Copy the lines below exactly, starting at the line that contains "Structures marked on" and stopping after the last line, and include no other lines.

-----

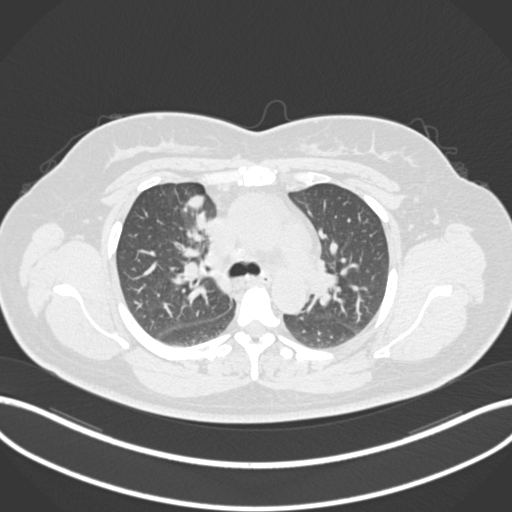
Chest CT, one axial slice; slice 121 of 183 in the series (ordered by position); reconstruction kernel B30f; lung window (W 1500 / L -600 HU); 1 mm slice thickness; 512 × 512 image matrix, field of view 400 × 400 mm. Female patient, age 46 years. Case-level facts recorded for this patient, not image findings: clinical TNM (as recorded): T2a N1 M0.
Outlined on this slice (rectangle marked by the reading radiologist):
- lung tumour (recorded histology: adenocarcinoma): box from (x=184, y=193) to (x=208, y=232) px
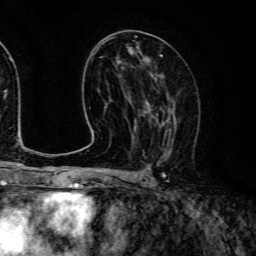
Breast MRI (dynamic contrast-enhanced), one axial slice. Slice 67 of 134 in the series (ordered by position). Cropped to one breast. Dynamic contrast-enhanced series, time point 2 of 6 at this slice position (early post-contrast). 3 T. TE 4.7 ms, TR 9 ms. 1.2 mm slice thickness. 256 × 256 image matrix, field of view 170 × 170 mm. Female patient.
Structures marked on this image (semi-automatic segmentation, software-assisted and operator-edited):
- enhancing-tissue mask used for the functional tumour volume (all voxels passing the contrast-enhancement thresholds inside the analysis volume; usually the tumour): bounding box [x1, y1, x2, y2] px = [140, 93, 174, 159]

-----

● **Response area**:
Structures marked on this image (semi-automatic segmentation, software-assisted and operator-edited):
- enhancing-tissue mask used for the functional tumour volume (all voxels passing the contrast-enhancement thresholds inside the analysis volume; usually the tumour): bounding box [x1, y1, x2, y2] px = [140, 93, 174, 159]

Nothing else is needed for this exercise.